[Information provided]
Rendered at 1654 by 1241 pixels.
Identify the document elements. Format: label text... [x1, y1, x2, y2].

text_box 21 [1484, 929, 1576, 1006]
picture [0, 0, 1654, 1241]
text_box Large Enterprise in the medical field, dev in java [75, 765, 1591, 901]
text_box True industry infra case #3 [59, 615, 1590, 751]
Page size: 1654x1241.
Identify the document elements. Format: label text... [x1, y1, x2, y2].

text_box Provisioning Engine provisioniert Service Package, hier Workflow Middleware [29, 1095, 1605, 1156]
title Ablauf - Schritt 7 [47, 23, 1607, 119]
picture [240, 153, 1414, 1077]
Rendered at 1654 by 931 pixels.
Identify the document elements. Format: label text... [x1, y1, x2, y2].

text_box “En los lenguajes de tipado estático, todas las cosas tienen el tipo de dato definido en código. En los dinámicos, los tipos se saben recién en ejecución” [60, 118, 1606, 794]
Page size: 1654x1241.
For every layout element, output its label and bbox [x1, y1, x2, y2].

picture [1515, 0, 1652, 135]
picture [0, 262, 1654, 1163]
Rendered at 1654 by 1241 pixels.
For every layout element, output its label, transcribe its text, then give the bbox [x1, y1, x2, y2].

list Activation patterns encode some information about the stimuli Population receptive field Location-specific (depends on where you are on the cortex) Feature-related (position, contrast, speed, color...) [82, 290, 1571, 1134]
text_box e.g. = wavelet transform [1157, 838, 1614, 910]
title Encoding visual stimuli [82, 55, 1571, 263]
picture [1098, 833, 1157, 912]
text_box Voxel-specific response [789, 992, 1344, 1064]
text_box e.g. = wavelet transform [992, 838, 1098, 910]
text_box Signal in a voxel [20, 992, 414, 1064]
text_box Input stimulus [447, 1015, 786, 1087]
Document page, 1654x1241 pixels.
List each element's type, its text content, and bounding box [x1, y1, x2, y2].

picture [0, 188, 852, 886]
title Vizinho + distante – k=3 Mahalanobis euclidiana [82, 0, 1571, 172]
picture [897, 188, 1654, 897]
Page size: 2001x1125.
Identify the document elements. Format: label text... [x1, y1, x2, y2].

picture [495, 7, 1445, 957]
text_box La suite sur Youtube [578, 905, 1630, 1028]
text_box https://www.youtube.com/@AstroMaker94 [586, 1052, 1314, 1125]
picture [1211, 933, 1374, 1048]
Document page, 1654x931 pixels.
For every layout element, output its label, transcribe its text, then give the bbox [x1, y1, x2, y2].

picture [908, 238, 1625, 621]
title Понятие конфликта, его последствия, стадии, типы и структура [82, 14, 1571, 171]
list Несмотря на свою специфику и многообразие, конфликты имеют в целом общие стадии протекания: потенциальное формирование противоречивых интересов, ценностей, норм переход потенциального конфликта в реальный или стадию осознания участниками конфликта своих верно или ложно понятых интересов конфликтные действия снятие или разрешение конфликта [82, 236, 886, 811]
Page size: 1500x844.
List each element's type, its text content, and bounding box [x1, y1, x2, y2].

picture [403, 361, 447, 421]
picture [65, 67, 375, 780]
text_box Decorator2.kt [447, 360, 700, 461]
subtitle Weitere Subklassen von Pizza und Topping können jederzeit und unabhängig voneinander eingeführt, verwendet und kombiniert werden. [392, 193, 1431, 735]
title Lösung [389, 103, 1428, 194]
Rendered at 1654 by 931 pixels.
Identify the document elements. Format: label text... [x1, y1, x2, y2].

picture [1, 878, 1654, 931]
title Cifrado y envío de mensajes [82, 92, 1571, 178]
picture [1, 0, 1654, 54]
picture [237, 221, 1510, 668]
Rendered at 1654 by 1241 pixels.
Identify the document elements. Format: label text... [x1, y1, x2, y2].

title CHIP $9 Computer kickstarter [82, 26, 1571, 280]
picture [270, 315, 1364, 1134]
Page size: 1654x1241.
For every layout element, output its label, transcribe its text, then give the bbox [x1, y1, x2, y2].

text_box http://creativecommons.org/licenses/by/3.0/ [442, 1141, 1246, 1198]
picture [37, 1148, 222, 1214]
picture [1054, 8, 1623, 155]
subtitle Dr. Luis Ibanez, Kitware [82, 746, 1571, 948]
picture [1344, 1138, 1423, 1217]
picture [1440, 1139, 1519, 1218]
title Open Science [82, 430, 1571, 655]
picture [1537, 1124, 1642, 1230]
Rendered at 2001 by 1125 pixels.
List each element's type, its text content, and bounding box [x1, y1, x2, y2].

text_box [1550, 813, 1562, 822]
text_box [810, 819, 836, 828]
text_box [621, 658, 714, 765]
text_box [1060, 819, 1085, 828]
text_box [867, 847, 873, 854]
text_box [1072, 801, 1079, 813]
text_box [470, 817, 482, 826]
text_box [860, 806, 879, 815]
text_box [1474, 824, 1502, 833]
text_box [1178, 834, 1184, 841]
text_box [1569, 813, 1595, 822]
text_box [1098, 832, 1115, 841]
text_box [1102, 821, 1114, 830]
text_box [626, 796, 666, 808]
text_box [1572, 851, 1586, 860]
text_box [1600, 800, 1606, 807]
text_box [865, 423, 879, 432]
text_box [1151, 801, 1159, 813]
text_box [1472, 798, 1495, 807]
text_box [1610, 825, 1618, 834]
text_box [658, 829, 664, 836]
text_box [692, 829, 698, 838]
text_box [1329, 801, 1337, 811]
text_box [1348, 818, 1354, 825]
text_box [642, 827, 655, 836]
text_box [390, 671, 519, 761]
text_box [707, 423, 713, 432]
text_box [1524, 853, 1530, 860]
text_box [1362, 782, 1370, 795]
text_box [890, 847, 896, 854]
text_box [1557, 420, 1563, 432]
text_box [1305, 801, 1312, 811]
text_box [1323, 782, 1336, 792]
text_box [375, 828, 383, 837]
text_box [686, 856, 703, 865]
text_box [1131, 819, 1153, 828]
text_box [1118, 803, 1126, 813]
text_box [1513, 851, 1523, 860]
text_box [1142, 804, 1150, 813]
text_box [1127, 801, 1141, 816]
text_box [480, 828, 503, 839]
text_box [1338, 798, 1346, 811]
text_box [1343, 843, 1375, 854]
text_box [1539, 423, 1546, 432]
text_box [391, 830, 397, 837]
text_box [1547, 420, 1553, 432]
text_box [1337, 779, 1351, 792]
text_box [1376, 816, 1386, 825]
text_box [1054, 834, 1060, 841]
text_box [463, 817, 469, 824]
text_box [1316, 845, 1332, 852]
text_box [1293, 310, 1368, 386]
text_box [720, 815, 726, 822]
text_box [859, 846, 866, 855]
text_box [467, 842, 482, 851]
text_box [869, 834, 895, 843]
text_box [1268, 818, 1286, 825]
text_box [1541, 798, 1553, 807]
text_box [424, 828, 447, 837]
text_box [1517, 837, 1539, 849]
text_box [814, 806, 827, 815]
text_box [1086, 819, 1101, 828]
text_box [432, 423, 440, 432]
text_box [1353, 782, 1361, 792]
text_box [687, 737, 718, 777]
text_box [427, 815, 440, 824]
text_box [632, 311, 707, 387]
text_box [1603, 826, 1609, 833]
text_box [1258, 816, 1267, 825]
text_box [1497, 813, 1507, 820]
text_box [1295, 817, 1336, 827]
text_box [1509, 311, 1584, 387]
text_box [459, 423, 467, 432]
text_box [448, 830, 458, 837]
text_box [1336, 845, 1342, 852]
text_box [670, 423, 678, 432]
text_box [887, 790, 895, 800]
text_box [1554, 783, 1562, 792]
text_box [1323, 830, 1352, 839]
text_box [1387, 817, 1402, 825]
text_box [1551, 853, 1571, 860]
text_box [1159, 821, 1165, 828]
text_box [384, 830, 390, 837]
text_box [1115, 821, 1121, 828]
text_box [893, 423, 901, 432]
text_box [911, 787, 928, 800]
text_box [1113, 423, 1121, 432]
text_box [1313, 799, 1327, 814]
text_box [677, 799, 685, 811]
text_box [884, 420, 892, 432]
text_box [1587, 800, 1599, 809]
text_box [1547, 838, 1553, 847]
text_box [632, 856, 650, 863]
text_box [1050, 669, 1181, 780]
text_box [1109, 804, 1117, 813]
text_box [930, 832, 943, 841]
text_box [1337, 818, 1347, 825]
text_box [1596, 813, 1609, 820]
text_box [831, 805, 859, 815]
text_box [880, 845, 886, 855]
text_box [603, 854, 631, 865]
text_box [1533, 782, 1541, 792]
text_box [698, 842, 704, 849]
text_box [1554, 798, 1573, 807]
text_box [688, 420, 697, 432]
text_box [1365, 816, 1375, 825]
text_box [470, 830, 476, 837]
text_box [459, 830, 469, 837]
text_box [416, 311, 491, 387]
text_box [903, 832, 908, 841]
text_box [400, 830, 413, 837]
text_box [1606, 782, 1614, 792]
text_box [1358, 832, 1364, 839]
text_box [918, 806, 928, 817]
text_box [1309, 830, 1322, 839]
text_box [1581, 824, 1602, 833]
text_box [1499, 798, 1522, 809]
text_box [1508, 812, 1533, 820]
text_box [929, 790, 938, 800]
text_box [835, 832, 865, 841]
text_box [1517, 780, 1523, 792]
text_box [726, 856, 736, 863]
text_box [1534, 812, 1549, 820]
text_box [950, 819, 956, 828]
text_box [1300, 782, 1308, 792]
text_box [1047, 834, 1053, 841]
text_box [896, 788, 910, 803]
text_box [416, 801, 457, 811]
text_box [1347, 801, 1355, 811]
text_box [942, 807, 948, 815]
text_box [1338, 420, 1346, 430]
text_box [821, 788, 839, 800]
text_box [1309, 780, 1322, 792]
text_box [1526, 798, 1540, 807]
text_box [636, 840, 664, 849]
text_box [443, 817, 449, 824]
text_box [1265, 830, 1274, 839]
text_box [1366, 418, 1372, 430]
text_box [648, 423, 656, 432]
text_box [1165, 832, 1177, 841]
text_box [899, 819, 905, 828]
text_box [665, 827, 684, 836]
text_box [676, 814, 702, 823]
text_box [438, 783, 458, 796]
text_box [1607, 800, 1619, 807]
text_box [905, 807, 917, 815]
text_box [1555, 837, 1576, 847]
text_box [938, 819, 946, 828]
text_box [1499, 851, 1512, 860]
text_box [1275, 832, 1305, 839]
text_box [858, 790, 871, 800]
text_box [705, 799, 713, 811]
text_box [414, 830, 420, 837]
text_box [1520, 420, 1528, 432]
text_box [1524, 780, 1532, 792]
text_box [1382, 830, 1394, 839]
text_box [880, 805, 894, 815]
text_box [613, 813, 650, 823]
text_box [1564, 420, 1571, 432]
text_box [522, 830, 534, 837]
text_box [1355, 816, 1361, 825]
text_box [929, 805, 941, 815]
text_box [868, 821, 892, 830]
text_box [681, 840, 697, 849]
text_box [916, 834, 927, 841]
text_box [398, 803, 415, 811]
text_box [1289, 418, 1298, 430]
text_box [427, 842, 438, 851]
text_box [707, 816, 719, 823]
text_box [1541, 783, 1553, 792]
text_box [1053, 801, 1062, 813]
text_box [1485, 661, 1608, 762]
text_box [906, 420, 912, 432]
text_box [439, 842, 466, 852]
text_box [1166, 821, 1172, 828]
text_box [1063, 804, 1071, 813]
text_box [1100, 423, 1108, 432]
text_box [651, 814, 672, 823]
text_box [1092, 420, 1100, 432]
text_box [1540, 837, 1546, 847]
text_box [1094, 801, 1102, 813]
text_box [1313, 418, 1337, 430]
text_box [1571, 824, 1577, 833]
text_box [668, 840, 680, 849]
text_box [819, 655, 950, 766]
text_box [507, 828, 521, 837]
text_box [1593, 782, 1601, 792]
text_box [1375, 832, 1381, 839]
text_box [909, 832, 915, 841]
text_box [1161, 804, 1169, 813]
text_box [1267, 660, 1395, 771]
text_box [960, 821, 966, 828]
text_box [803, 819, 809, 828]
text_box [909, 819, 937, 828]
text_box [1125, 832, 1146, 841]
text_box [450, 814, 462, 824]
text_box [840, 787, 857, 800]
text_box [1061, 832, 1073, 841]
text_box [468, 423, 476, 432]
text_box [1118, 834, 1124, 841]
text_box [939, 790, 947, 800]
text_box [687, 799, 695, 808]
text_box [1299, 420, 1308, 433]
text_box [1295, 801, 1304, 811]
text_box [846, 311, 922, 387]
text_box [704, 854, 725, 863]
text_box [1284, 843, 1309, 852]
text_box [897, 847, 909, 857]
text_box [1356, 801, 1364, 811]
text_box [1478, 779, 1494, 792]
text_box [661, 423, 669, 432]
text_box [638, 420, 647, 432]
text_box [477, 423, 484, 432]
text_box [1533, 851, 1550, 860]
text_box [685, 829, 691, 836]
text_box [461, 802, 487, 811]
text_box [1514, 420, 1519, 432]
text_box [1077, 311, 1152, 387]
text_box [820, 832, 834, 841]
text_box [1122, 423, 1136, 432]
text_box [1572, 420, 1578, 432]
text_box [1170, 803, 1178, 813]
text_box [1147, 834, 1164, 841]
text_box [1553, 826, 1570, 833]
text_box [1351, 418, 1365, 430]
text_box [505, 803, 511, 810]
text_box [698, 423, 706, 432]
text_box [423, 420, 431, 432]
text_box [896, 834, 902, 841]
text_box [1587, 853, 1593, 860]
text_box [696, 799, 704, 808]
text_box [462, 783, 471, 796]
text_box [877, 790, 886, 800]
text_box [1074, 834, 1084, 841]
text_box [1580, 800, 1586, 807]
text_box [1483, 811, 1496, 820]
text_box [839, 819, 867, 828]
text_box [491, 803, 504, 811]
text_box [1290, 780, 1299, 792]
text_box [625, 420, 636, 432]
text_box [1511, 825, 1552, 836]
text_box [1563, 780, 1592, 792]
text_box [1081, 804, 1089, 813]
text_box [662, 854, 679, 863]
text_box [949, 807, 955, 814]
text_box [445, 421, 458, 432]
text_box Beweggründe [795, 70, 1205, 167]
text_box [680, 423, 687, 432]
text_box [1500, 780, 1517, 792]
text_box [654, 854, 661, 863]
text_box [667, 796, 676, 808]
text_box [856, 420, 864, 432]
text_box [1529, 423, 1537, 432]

[Problem to solve] Print, character for character, the item lines starting at the line containing "text_box [1550, 813, 1562, 822]" and ending at the line containing "text_box [1376, 816, 1386, 825]", including both of those lines.

[Answer]
text_box [1550, 813, 1562, 822]
text_box [810, 819, 836, 828]
text_box [621, 658, 714, 765]
text_box [1060, 819, 1085, 828]
text_box [867, 847, 873, 854]
text_box [1072, 801, 1079, 813]
text_box [470, 817, 482, 826]
text_box [860, 806, 879, 815]
text_box [1474, 824, 1502, 833]
text_box [1178, 834, 1184, 841]
text_box [1569, 813, 1595, 822]
text_box [1098, 832, 1115, 841]
text_box [1102, 821, 1114, 830]
text_box [626, 796, 666, 808]
text_box [1572, 851, 1586, 860]
text_box [1600, 800, 1606, 807]
text_box [865, 423, 879, 432]
text_box [1151, 801, 1159, 813]
text_box [1472, 798, 1495, 807]
text_box [1610, 825, 1618, 834]
text_box [658, 829, 664, 836]
text_box [692, 829, 698, 838]
text_box [1329, 801, 1337, 811]
text_box [1348, 818, 1354, 825]
text_box [642, 827, 655, 836]
text_box [390, 671, 519, 761]
text_box [707, 423, 713, 432]
text_box [1524, 853, 1530, 860]
text_box [1362, 782, 1370, 795]
text_box [890, 847, 896, 854]
text_box [1557, 420, 1563, 432]
text_box [1305, 801, 1312, 811]
text_box [1323, 782, 1336, 792]
text_box [375, 828, 383, 837]
text_box [686, 856, 703, 865]
text_box [1131, 819, 1153, 828]
text_box [1118, 803, 1126, 813]
text_box [1513, 851, 1523, 860]
text_box [1142, 804, 1150, 813]
text_box [1127, 801, 1141, 816]
text_box [480, 828, 503, 839]
text_box [1338, 798, 1346, 811]
text_box [1343, 843, 1375, 854]
text_box [1539, 423, 1546, 432]
text_box [391, 830, 397, 837]
text_box [1547, 420, 1553, 432]
text_box [1337, 779, 1351, 792]
text_box [1376, 816, 1386, 825]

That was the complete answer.